Dış Politika’da Duygusal Kriz!
Sayın Başbakan, Davos’taki öfkesinde Gazze’liler için gösterdiği tepki de yerden göğe kadar haklıydı bu sebeple başbakan’ın ilk bakıştaki tepkisini hepimiz çoğunlukla haklı buluyor ve destekliyoruz.
Ancak her olayda olduğu gibi bu olaya da tek bir yönden değil her yönden bakmak zorundayız. Ve de en önemlisi bu talihsiz olayın Arap ülkelerine değil Türkiye’ye dolayısıyla da Türk halkına ne gibi getirilerinin ve götürülerinin olabileceğini düşünerek bakmamız gerekir.
Hepimiz İsrail’in Gazze’ye yaptığı saldırıların insanlık dışı olduğunu ve bu iki devlet arasındaki savaşın bir an önce bitmesini, Türkiye’nin de bu konuda barışı sağlaması için elinden geleni yapması gerektiğine inanıyoruz.
Ancak bir devlet Başkanına ‘’siz öldürmeyi iyi bilirsiniz’’ demenin ve bir panel moderatörüne kızıp pire için yorgan yakmanın, barışçı çözüme hiçbir katkısı olmayacağı gibi uluslararası arenada ve dış politika da Türkiye’nin ciddi anlamda sıkıntıya girmesine ve ikili ilişkilerinin yıpratılmasına neden olacaktır.

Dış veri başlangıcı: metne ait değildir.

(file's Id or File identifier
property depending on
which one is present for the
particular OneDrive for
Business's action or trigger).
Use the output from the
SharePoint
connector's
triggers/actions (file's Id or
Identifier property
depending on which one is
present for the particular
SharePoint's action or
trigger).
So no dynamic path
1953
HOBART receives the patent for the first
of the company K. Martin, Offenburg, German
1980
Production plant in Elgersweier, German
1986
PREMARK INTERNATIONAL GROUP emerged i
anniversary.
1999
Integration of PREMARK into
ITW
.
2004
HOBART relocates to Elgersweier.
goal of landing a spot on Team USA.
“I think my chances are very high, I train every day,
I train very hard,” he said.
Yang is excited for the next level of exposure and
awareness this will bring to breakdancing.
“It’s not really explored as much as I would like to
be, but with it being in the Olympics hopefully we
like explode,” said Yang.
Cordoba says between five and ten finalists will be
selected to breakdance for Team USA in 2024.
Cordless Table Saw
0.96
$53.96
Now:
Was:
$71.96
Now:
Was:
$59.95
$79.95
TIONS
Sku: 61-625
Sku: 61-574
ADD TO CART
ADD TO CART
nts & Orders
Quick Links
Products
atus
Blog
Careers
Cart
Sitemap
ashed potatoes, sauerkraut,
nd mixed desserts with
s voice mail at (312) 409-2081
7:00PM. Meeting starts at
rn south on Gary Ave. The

Sayın Başbakan, İsrail cumhurbaşkanı Peres’e ve bir panel moderatörüne kızmakta sonuna kadar haklıdır ama böylesi bir durumda bile duygularına hakim olarak sakin ve diplomatik bir uslup la cevap vermesi Büyük Türkiye Cumhuriyeti başbakanı olarak salonu terk etmekten çok daha iyi bir davranış biçimi olurdu.

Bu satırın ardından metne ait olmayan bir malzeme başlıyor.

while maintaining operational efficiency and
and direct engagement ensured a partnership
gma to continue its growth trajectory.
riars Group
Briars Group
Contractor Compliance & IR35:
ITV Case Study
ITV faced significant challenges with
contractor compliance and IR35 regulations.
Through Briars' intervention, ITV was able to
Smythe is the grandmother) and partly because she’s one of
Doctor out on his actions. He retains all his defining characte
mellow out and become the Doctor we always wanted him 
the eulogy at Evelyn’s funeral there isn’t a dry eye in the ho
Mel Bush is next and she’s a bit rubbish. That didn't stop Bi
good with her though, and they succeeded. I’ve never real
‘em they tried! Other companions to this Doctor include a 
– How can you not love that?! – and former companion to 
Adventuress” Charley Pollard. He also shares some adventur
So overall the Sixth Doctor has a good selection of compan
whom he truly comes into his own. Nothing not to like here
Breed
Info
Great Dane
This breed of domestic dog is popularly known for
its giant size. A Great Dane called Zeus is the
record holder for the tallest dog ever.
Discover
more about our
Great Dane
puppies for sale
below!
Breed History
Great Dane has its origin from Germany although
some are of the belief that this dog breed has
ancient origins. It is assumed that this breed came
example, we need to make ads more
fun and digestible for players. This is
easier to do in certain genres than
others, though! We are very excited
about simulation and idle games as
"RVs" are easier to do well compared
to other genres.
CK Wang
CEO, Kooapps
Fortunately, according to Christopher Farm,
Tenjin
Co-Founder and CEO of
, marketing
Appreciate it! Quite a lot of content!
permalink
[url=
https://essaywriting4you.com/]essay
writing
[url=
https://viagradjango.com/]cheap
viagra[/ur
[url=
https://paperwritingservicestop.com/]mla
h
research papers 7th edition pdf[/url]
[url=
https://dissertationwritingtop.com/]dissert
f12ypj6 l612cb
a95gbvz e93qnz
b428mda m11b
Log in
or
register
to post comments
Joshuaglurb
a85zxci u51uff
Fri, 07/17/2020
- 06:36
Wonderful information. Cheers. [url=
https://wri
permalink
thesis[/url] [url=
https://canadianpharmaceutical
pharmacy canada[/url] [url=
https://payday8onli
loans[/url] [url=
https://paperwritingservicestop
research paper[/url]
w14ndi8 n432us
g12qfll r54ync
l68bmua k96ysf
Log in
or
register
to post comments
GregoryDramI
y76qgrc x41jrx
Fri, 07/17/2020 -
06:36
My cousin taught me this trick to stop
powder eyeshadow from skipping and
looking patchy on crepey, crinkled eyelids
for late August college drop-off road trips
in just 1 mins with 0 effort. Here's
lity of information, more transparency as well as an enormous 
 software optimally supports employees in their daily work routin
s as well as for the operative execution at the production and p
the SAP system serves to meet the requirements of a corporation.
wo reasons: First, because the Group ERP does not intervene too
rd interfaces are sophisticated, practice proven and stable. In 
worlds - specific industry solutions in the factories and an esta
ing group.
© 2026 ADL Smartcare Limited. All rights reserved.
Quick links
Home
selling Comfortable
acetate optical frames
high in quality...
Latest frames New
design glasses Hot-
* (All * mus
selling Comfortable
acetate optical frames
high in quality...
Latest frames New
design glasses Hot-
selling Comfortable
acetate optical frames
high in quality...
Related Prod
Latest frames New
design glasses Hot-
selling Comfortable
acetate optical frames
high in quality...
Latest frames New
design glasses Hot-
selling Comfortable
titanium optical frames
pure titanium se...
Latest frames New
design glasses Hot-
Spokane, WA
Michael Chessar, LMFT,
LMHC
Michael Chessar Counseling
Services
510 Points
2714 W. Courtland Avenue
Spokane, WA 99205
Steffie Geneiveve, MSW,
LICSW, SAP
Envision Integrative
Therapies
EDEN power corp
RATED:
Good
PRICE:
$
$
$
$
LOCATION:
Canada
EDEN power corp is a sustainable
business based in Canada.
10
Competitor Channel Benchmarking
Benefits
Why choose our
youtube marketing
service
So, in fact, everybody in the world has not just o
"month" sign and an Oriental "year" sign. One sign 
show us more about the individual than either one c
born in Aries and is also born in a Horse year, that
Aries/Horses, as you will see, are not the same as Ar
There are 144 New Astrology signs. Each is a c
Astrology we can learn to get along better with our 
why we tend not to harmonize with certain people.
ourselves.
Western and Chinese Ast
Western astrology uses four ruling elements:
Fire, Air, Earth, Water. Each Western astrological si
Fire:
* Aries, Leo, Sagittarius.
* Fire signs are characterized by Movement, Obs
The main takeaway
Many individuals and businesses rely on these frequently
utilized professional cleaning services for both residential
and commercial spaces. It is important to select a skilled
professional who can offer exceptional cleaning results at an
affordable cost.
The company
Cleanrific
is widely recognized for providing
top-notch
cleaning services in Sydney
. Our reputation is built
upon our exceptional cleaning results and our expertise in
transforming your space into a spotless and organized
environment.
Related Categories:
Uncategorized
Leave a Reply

Sevgili dostlar, bütün bu diplomaside ki terslikler Türkiye’nin bölge meselelerinde ki arabulucu rolüne de büyük oranda zarar vermiştir. Oysaki diplomatik girişimlerde var olan bir ateşi daha da yükseltecek duygusal tepkiler vermek yerine soğukkanlıca hareket edilmesi ve kullanılacak diplomatik bir dille barışçıl bir çözüm aranması daha yerinde olurdu.

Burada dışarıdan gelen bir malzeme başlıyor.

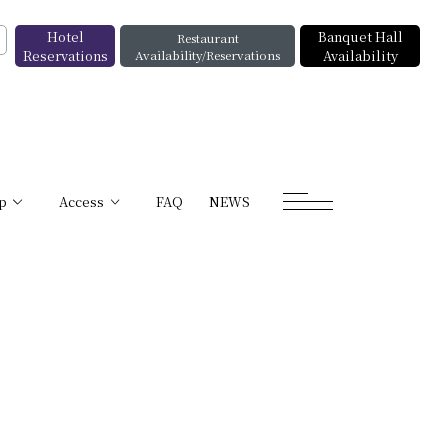
Hotel
Banquet Hall
Restaurant
Reservations
Availability/Reservations
Availability
p
Access
FAQ
NEWS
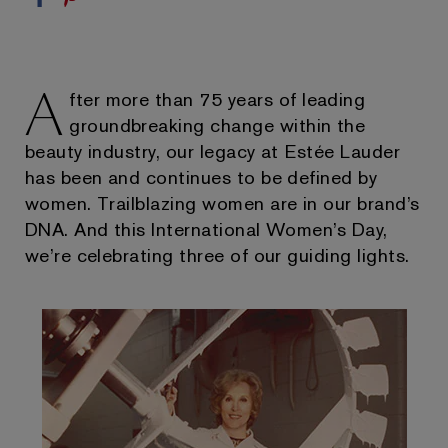
A
fter more than 75 years of leading
groundbreaking change within the
beauty industry, our legacy at Estée Lauder
has been and continues to be defined by
women. Trailblazing women are in our brand’s
DNA. And this International Women’s Day,
we’re celebrating three of our guiding lights.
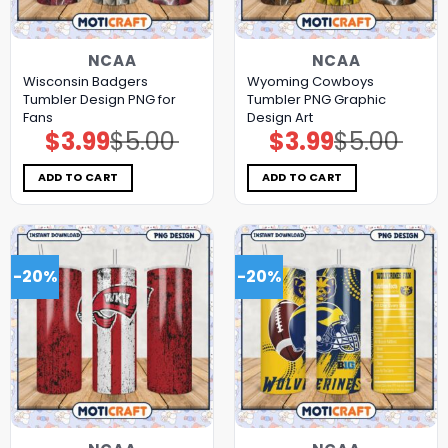
NCAA
NCAA
Wisconsin Badgers
Wyoming Cowboys
Tumbler Design PNG for
Tumbler PNG Graphic
Fans
Design Art
$
3.99
$
5.00
$
3.99
$
5.00
Original
Current
Original
Current
price
price
price
price
was:
is:
was:
is:
$5.00.
$3.99.
$5.00.
$3.99.
ADD TO CART
ADD TO CART
-20%
-20%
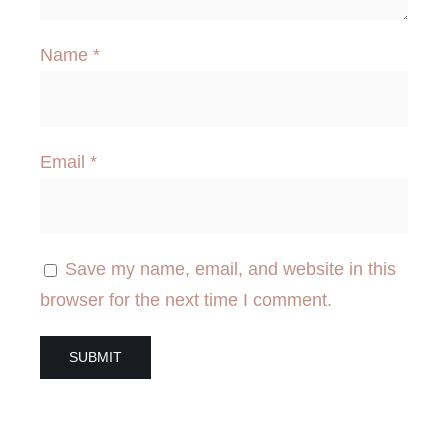
Name
*
Email
*
Save my name, email, and website in this
browser for the next time I comment.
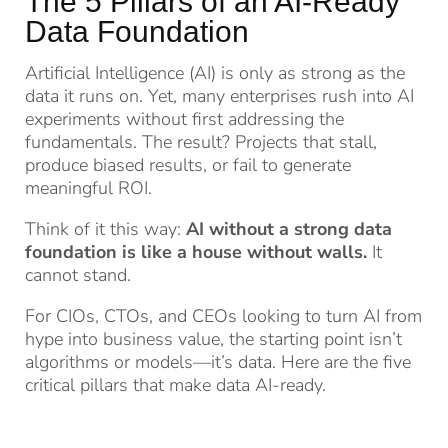
The 5 Pillars of an AI-Ready
Data Foundation
Artificial Intelligence (AI) is only as strong as the
data it runs on. Yet, many enterprises rush into AI
experiments without first addressing the
fundamentals. The result? Projects that stall,
produce biased results, or fail to generate
meaningful ROI.
Think of it this way:
AI without a strong data
foundation is like a house without walls.
It
cannot stand.
For CIOs, CTOs, and CEOs looking to turn AI from
hype into business value, the starting point isn’t
algorithms or models—it’s data. Here are the five
critical pillars that make data AI-ready.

Sonuçta Davos’a Gazze’deki katliama yüksek dozda tepki göstermeye ya da Türkiye için diplomatik bir krize yol açmaya gidilmemişti. Gazze’de ki saldırıların durdurulması ve barışı sağlamak için gidilmişti. Fakat ortada ne barış’ı sağlayacak bir diplomatik konuşma ne de çözüm oluşturulabilecek bir ortam yaratılabilmişti. Başbakan’ın diplomasi dilini iyi kullanmaması ve ifadelerinde ki şiddetli tepki İsrail Cumhurbaşkanı Peres’le ters düşmesine neden olmuştu. Bunların sonucunda Türkiye’nin diplomatik ilişkileri daha da gerginleşerek Gazze’de aranacak çözüm yolları iyice zora sokulmuştur.